If the local politicians who compete to attract teams by throwing other people's money at them were honest, they'd say they do it for the prestige, for the ego boost that comes from presiding over a city that has a Major League Baseball franchise. But that would be unseemly. So instead they insist building a stadium is a wise use of public money because it will generate jobs and tax revenue.

Although economists have torn such claims to shreds, politicians still reach for them in an attempt to cover their naked baseball envy with something resembling the public interest. This pathetic masquerade is currently on display in Washington, D.C., where the city council is on the verge of approving plans for the luxurious new stadium that Major League Baseball has demanded in exchange for moving the Montreal Expos to the nation's capital.

"This is our moment, our time to write history," says Mayor Anthony Williams, whose desperate yearning for a baseball team would be touching if he weren't forcing other people to pay for it. The city's chief financial officer says building the 41,000-seat stadium for the Expos-cum-Nationals will cost more than $500 million--and that doesn't include the money Williams has promised for council members' pet projects in exchange for their support of his.

Williams portrays the stadium spending, to be covered largely by a new business tax, as an investment that will yield $1.1 billion in economic benefits. To give you a sense of how realistic that projection is, it includes 360 new stadium-related jobs "earning an annual total of $94 million" -- more than $260,000 a job. Even if we average in the salaries of the ballplayers, that seems like a stretch.

Equally iffy is Williams' prediction that the stadium will revive the poor riverside neighborhood in Southeast Washington where he plans to build it. "From a quiet, dirty, forgotten waterway," he says, "the Anacostia can flow into a vibrant, bustling center of residential and commercial life."

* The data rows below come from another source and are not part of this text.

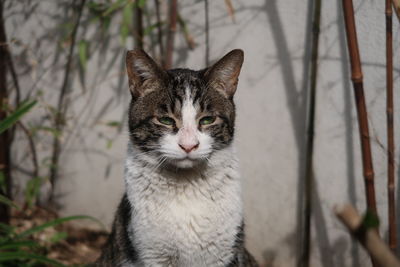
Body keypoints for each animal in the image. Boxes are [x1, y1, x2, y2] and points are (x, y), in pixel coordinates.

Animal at [97, 48, 260, 267]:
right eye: (165, 120)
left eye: (207, 120)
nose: (188, 145)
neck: (186, 188)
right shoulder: (152, 254)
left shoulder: (224, 253)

The effect on the neighborhood probably won't be quite so dramatic. Since baseball is seasonal, local businesses won't see a year-round increase in demand. And since the stadium will include shops and restaurants (with the profits going to the team), visitors might not even leave the building.

A more fundamental problem with the economic case for taxpayer-financed stadiums is the assumption that spending associated with a ballfield will be new spending, as opposed to spending shifted from other parts of the city or the metropolitan area. If people who used to go to nightclubs in D.C. start going to baseball games instead, for example, the city's economy won't be any stronger as a result.

"Most studies find that new sports stadiums do not increase employment or incomes," 80 economists said in a recent letter to Williams and the D.C. Council. "The reason appears to be that sports stadiums do not increase overall entertainment spending but merely shift it from other entertainment venues." They said "a vast body of economic research" indicates a new D.C. stadium "will not generate notable economic or fiscal benefits for the city."

In fact, as economists Dennis Coates and Brad R. Humphreys note in a recent Cato Institute paper, there's evidence that sports stadiums can hurt local economies. Looking at the economic performance of 37 cities between 1969 and 1996, they found "the presence of pro sports teams had a statistically significant negative impact on the level of real per capita income."

The lack of empirical support for Williams' vision of a baseball-induced economic renaissance helps explain why he argues that, because the city plans to tax large businesses, "our residents will not be asked to pay one dime of tax dollars toward this ballpark." But as Coates and Humphreys note, "this tax increase will touch D.C. residents in some way," whether "in the form of lower wages for workers, lower asset values for corporate owners, or higher prices for consumers."

For someone who does not hesitate to trumpet every stadium benefit, no matter how uncertain, Williams is curiously shortsighted when it comes to the project's costs.

Jacob Sullum is a nationally syndicated columnist.